Sunday, January 31, 2010

Making mas in Woodbrook

Bois Cano bush and breadfruit leaves



Every Carnival season, from early January, the Bailey’s house on quiet Buller Street, Woodbrook, is transformed into a mas camp...literally. Red, blue, gold and yellow pieces of costumes fill almost every space in the house and yard of the house that mas veteran, Albert Bailey shares with his daughter, her husband, their two children and a grandchild. The Baileys are bringing out a children’s band, Dancers of Africa, and are helping make costumes for Stephen Derek’s band, Call Dat George. The only place that is left almost untouched is the kitchen, where Bailey’s daughter, Lee Ann, a caterer, prepares food for the mas camp workers.
“I sleep anywhere, on the floor, the recliner,” Lee Ann said. Lee Ann, who decorates the costumes, also plays queen for Derek’s band. The one bedroom where a bed was left in it is shared by Bailey and his grandaughters, Giselle and Alendra. One of the workers stays fulltime in the Bailey’s mas camp/house for the duration of the Carnival season. Huge parts of costumes already completed, rest against the walls of the bedrooms while the living room looks like an incomplete Carnival band. The excitement and happiness the season brings for the Baileys were evident when the Sunday Guardian visited last Tuesday.
Keeping Bailey tradition alive
Bailey, brother of mas icon, George Bailey, who died in 1972 at age 36, said he was working with Derek, his “student,” to bring out a band which pays tribute to his deceased brother. His camp, like Derek’s, is one of the few in Woodbrook, described as “the mecca of mas making,” where costumes are actually made and not imported. It was from the Bailey brothers that Derek learnt the art of wirebending. The frame of a big costume, already skillfully bent by Bailey, stood in one corner of the front yard on wheels, waiting to be completed. Only a small group worked on producing the costumes for Call Dat George and the eight-section children’s band, which has ten separate characters.
“I have a very powerful group of four,” Bailey said, sitting among pieces of mas in his porch. “I don’t need more. Everybody knows what to do and gets to work.” Alendra, the designer of the children’s band, added: “We started working on January 7, and in three weeks finished all this.” Alendra’s passion is to continue the Bailey tradition of mas making. “Forty-three years mas making has been going on in this house,” she said proudly. “Dr Eric Williams and Prime Minister Patrick Manning visited here.” Boxes of ostrich plumes and pheasant feathers lay on a table in a shed at the side of the house, where Mervyn Johnson, 75, glued shenney braids to what will be the arm of a chair in a large costume.
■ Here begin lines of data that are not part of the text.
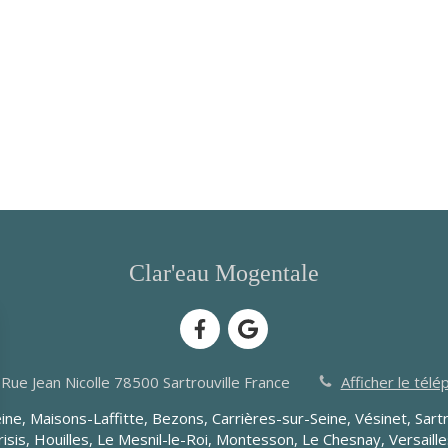
Clar'eau Mogentale
 Rue Jean Nicolle
78500
Sartrouville
France
Afficher le tél
ine, Maisons-Laffitte, Bezons, Carrières-sur-Seine, Vésinet, Sartr
isis, Houilles, Le Mesnil-le-Roi, Montesson, Le Chesnay, Versailles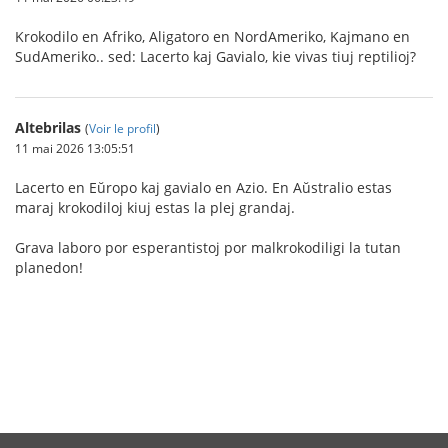
Krokodilo en Afriko, Aligatoro en NordAmeriko, Kajmano en
SudAmeriko.. sed: Lacerto kaj Gavialo, kie vivas tiuj reptilioj?
Altebrilas
(
Voir le profil
)
11 mai 2026 13:05:51
Lacerto en Eŭropo kaj gavialo en Azio. En Aŭstralio estas
maraj krokodiloj kiuj estas la plej grandaj.
Grava laboro por esperantistoj por malkrokodiligi la tutan
planedon!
Johnson, of Brooklyn, has been coming to the Bailey’s camp for “forty-something years” to make mas. While Bailey uses bois cano bush and breadfruit and palm leaves, he buys the ostrich and pheasant feathers from abroad because they are not available locally, he said.
In the porch, Debra Joseph glued sequins onto a jacket for a costume.
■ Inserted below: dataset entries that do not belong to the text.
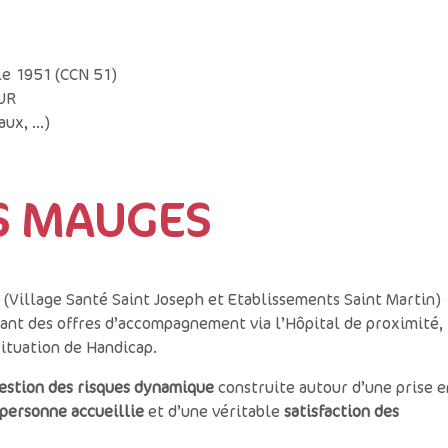
le 1951 (CCN 51)
GUR
aux, …)
ES MAUGES
 (Village Santé Saint Joseph et Etablissements Saint Martin)
sant des offres d’accompagnement via l’Hôpital de proximité,
situation de Handicap.
estion des risques dynamique
construite autour d’une prise e
 personne accueillie
et d’une véritable
satisfaction des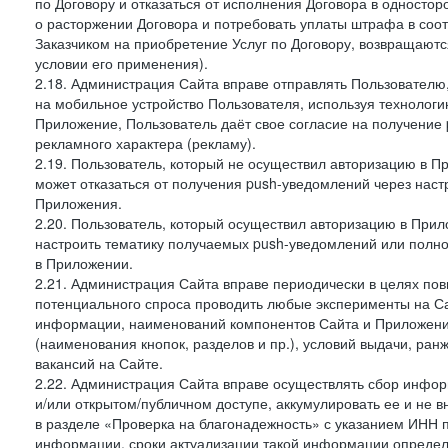
по Договору и отказаться от исполнения Договора в односто
о расторжении Договора и потребовать уплаты штрафа в соот
Заказчиком на приобретение Услуг по Договору, возвращаютс
условии его применения).
2.18. Администрация Сайта вправе отправлять Пользовател
на мобильное устройство Пользователя, используя технолог
Приложение, Пользователь даёт свое согласие на получение
рекламного характера (рекламу).
2.19. Пользователь, который не осуществил авторизацию в Пр
может отказаться от получения push-уведомлений через наст
Приложения.
2.20. Пользователь, который осуществил авторизацию в Прил
настроить тематику получаемых push-уведомлений или полнос
в Приложении.
2.21. Администрация Сайта вправе периодически в целях пов
потенциального спроса проводить любые эксперименты на Са
информации, наименований компонентов Сайта и Приложени
(наименования кнопок, разделов и пр.), условий выдачи, ран
вакансий на Сайте.
2.22. Администрация Сайта вправе осуществлять сбор инфо
и/или открытом/публичном доступе, аккумулировать ее и не в
в разделе «Проверка на благонадежность» с указанием ИНН 
информации, сроки актуализации такой информации опреде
“I grew up in the Bailey camp. I started at 14 and now I am 51, and I am still going with them.” Joseph, a grandmother and Finance Ministry worker, said she takes her vacation every year to work in Bailey’s camp. “I take up residence here for the season,” she said. Odette Emmanuel and Giselle Campbell, taking a lunch break, were eating breadfruit oildown and fish in the living room. Campbell had been putting blue braids onto a shield, and Emmanuel was putting blue lame on a fan. Emmanuel, a grandmother, of La Horquetta, and part-time employee, works most days in Bailey’s mas camp until 4 pm. “Thirty-two years I around,” she said.
Praying hard
Bailey, 73, who began playing mas at age ten in 1946 with a Woodbrook band called “Hell’s A Popping,” has been bringing out winning bands for the past 37 years. He had been with Peter Minshall before but “had to get out because it was taking over,” he said. Bailey describes mas today as “Carnival in the flesh.” He said while local mas was veering more to “the flesh,” Brazil, which was famous for its topless dancers, is going back to costumes. He refutes the notion, however, that Carnival comes from the devil. “Something as beautiful as Carnival has to come from the good side,” he said. “In fact, I pray very hard for the success of my band.”